The 2nd revolution started in the 1990s, with a move toward genomically targeted therapies and an attempt to identify a unique genetic driver of cancer cell division. It the past tumours used to be identified as organ-specific, now it was possible to look at cancer biology in a tumour-agnostic way and at a cellular level. This was the era of precision medicine, when a treatment could be applied to switch off the faulty gene. So you could take a cancer cell’s strength (uncontrollable division), and turn it into a weakness.

The 3d revolution in cancer treatment is immunotherapy. Rather than targeting tumours with precision bombs (i.e., targeted therapies), it’s boosting an individual’s immune system. It can complement other approaches, allowing a body’s own T-cells (cancer killer cells) to fight solid tumours. Another therapy, CAR T-Cell therapy harvests the cells from an individual and engineers them to attack cancer cells in liquid cancers. Cancer vaccines, aimed at recognising and destroying cancer cells in a highly personalised fashion, are also at the leading edge of treatments. This field has exploded in the last decade.

In 1991-2015, due to awareness, prevention and early detection, mortality was decreased by 27%, and between 2015-2035, scientists expect a further 40% reduction. We’re entering a period when we’re getting closer to a day when cancer may be managed as a chronic disease.
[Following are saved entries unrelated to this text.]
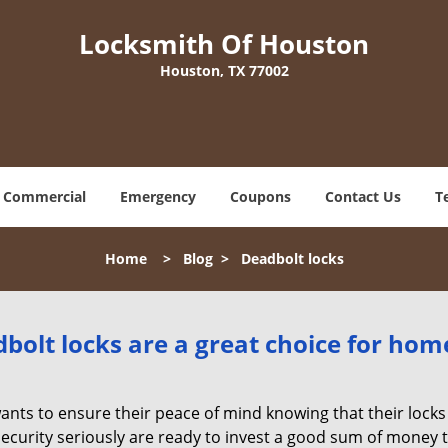
Locksmith Of Houston
Houston, TX 77002
Commercial
Emergency
Coupons
Contact Us
T
Home
>
Blog
>
Deadbolt locks
olt locks are a great choice for hom
nts to ensure their peace of mind knowing that their locks
urity seriously are ready to invest a good sum of money to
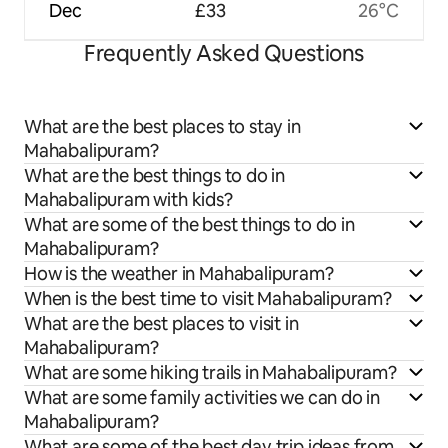
Dec
£33
26°C
Frequently Asked Questions
What are the best places to stay in
Mahabalipuram?
What are the best things to do in
Mahabalipuram with kids?
What are some of the best things to do in
Mahabalipuram?
How is the weather in Mahabalipuram?
When is the best time to visit Mahabalipuram?
What are the best places to visit in
Mahabalipuram?
What are some hiking trails in Mahabalipuram?
What are some family activities we can do in
Mahabalipuram?
What are some of the best day trip ideas from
Present and future of cancer treatment technology 

The next generation of therapies will have a lot to do with a brand new understanding of chromosomal DNA. For example, in many solid cancer cells researchers can detect circular DNA which are outside chromosomes, driving the growth, recurrence and resistance of tumours in a way that’s very different from current understanding. It’s a sneaky mechanism that cancer cells use to evade therapies, and targeted therapies can exacerbate the growth of these circles. If it can be complemented with chemotherapy and immunotherapy, this could be a paradigm shift in cancer treatment.
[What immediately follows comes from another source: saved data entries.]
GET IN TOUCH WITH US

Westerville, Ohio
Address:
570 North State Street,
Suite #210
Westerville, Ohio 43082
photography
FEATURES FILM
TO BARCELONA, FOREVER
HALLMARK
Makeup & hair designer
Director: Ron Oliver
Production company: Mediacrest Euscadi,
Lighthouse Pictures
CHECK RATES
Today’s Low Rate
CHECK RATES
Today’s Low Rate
The 5th revolution is metabolic therapy, where nutrition – such as wholefood, plant-based diets, calorie restriction and ketogenic diets – plays a key part. Targeting glucose dependency of cancer cells, boosting metabolic efficiency of healthy cells, cutting-edge techniques (e.g., involving microbiome) – all this will enhance our understanding of our bodies holistically, from a high-tech and low-tech perspectives.

What can you do now to fight cancer?

Nearly 50% of deaths are caused by risk factors that you can control – essentially, they are related to your lifestyle.

A low-tech approach to preventing cancer

• Quit smoking – lung cancer is the second most common type of cancer, and the leading cause of cancer death.
• Eat healthy – foods (which you take 3 times a day) are as consequential for your health as the drugs you take.  If you’re confused what to eat and need a clear roadmap, I can highly recommend Food: What the Heck Should I Eat? by Mark Hyman, MD.
• Exercise regularly – I have written on high-interval intermittent training and its anti-aging effects, and hence prevention of age-related diseases such as cancer and dementia. Try weights and bodyweight resistance training as well. Mark Lauren has developed uncomplicated programs for men and women for bodyweight resistance training.
• Do checkups – early detection is critical to preventing cancer.